## [What this task involves]
Reproduce the item below word for word, leaving out the picture.

## [Records provided]
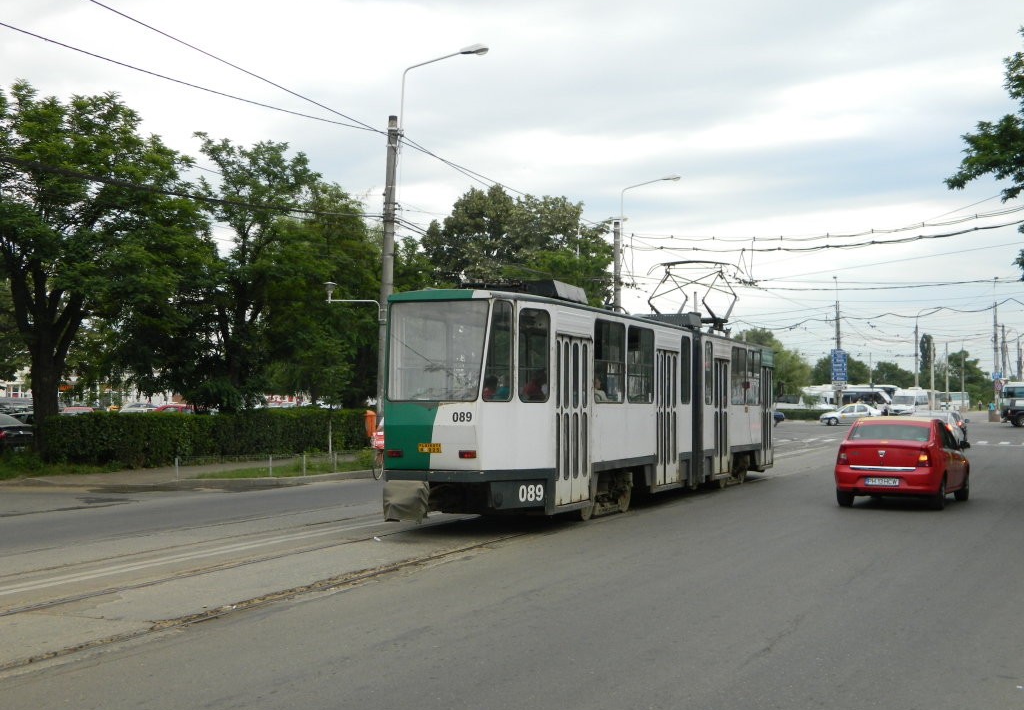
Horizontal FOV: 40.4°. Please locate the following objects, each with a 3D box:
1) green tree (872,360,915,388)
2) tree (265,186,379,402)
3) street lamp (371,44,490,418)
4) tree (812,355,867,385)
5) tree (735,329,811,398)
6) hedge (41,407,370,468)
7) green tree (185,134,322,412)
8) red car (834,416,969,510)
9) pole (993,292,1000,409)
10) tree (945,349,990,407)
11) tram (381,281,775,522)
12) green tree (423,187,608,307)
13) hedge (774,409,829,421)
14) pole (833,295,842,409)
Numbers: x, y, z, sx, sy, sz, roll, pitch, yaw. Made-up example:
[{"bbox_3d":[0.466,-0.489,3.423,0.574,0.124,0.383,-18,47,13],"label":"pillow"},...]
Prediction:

## [Solution to this problem]
Horizontal FOV: 40.4°. Please locate the following objects, each with a 3D box:
1) green tree (872,360,915,388)
2) tree (265,186,379,402)
3) street lamp (371,44,490,418)
4) tree (812,355,867,385)
5) tree (735,329,811,398)
6) hedge (41,407,370,468)
7) green tree (185,134,322,412)
8) red car (834,416,969,510)
9) pole (993,292,1000,409)
10) tree (945,349,990,407)
11) tram (381,281,775,522)
12) green tree (423,187,608,307)
13) hedge (774,409,829,421)
14) pole (833,295,842,409)
Numbers: x, y, z, sx, sy, sz, roll, pitch, yaw. Made-up example:
[{"bbox_3d":[0.466,-0.489,3.423,0.574,0.124,0.383,-18,47,13],"label":"pillow"},...]
Prediction:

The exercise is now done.